A Secretaria de Governo nega o pedido de bloqueio de orçamento do MEC. A assessoria do ministro Ramos afirma que nem sequer pode se intrometer na elaboração do orçamento. Procurado, o MEC não quis dar mais detalhes sobre a previsão de redução da sua verba, apenas confirmou que pediu para reverter o bloqueio.
Segundo a Educação, com o corte ainda seriam atingidas as políticas de formação indígena, da Escola da Terra e de Educação Especial. “A Educação Bilíngue de Surdos, por exemplo, ofertará 3 mil vagas em parceria com 13 instituições, objetivando instrumentalizar os professores da educação bilíngue de surdos a lidar com a volta às aulas – diante de um novo panorama educacional causado pela pandemia – e seria uma das primeiras formações específicas na área do ensino bilíngue”.
Junta orçamentária ainda analisará corte no MEC
O pedido de reconsideração de Ribeiro foi enviado à Casa Civil no fim de agosto, que encaminhou os ofícios em 11 de setembro à Economia. O MEC argumenta que o bloqueio nem sequer seria viável, pois atinge até valores que já não estão mais com a pasta, pois foram enviados a universidades, por exemplo.
Em nota, o Ministério da Economia disse ao Estadão que a Junta de Execução Orçamentária (JEO) avaliará se o orçamento do MEC será ou não bloqueado. O órgão é formado por Guedes, o ministro da Casa Civil, Walter Braga Netto, e técnicos que lidam com o orçamento.

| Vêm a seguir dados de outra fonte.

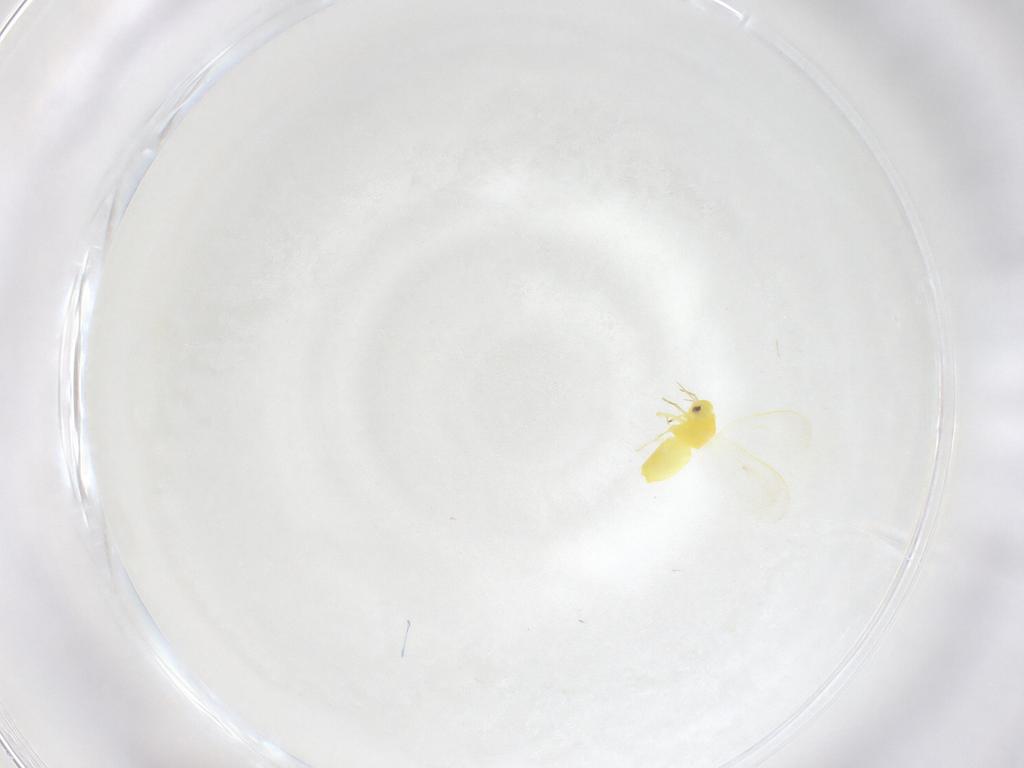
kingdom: Animalia
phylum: Arthropoda
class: Insecta
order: Hemiptera
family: Aleyrodidae
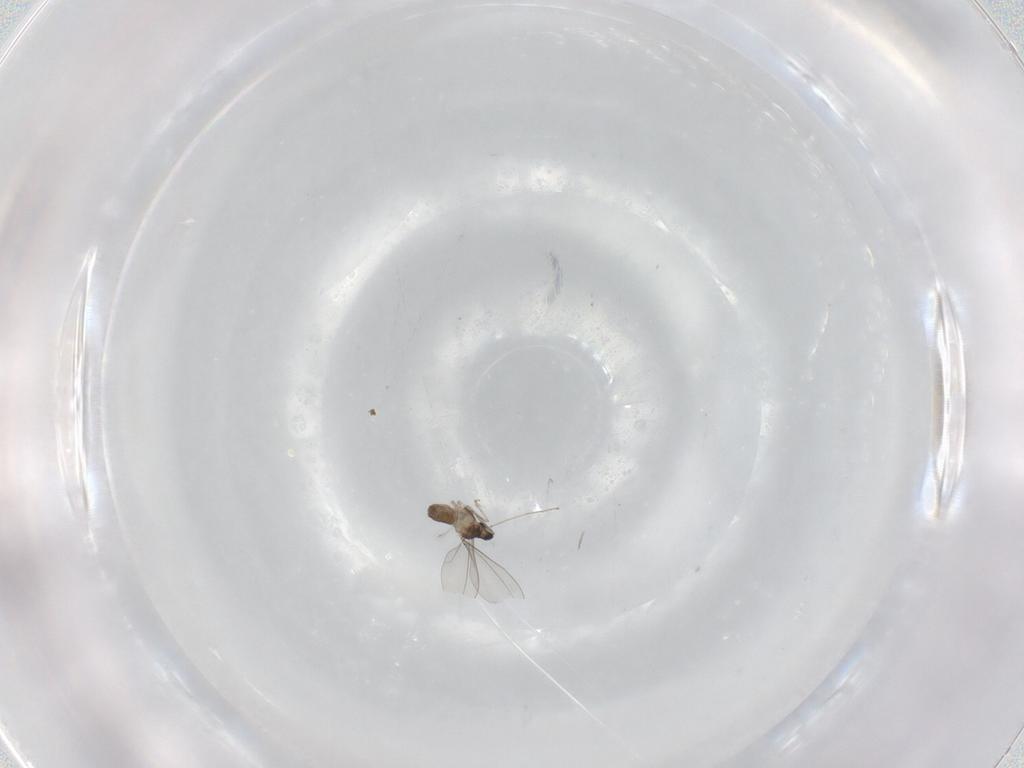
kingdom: Animalia
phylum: Arthropoda
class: Insecta
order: Diptera
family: Cecidomyiidae
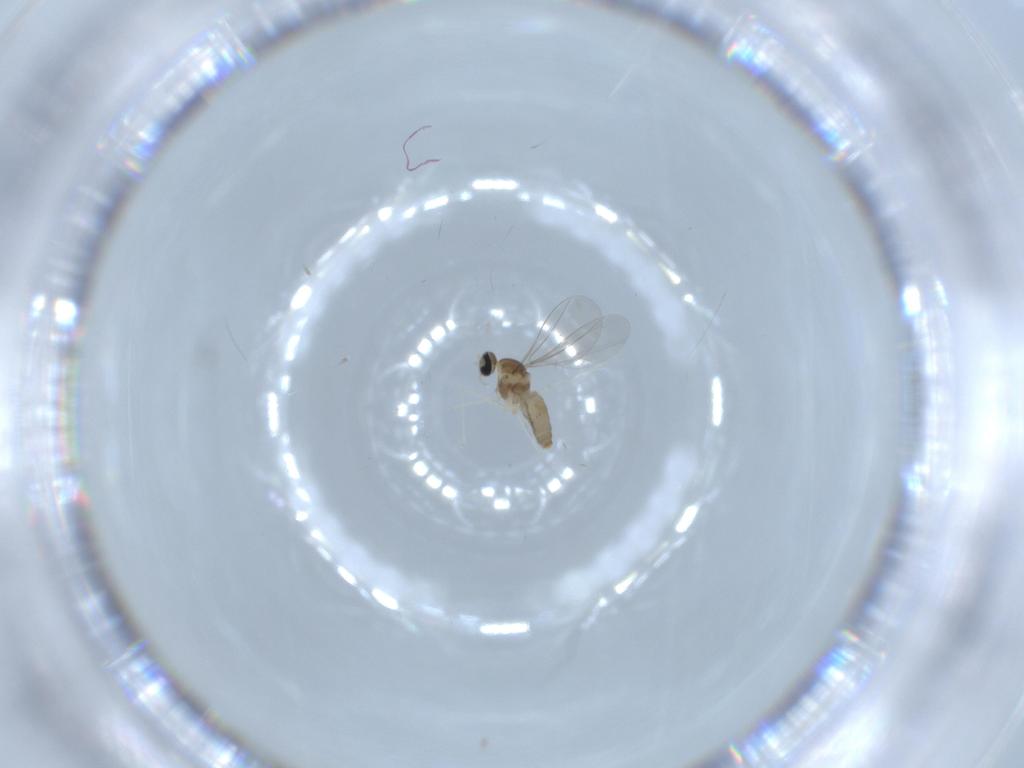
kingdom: Animalia
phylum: Arthropoda
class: Insecta
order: Diptera
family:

Os ministérios consultados não explicam o motivo do pedido. O Estadão apurou que algumas pastas têm recebido ordens da JEO para bloquear verbas da própria pasta.
“Não houve consulta ao MEC sobre os possíveis impactos na execução de suas políticas por ocasião do bloqueio dos créditos. Além disso, não foram considerados os empenhos e as descentralizações de valores em algumas ações, o que resultou na inversão de contas contábeis”, afirma nota técnica da Educação.
No fim de agosto, o governo recuou e desistiu de corte de orçamento no Ibama e no Instituto Chico Mendes (ICMBio), após o ministro do Meio Ambiente, Ricardo Salles, anunciar que paralisaria ações de combate ao desmatamento na Amazônia e no Pantanal. Conforme nota da equipe de Salles, a tesourada seria de R$ 60 milhões. A ameaça do ministro escancarou racha com ministros militares que atuam no Palácio do Planalto.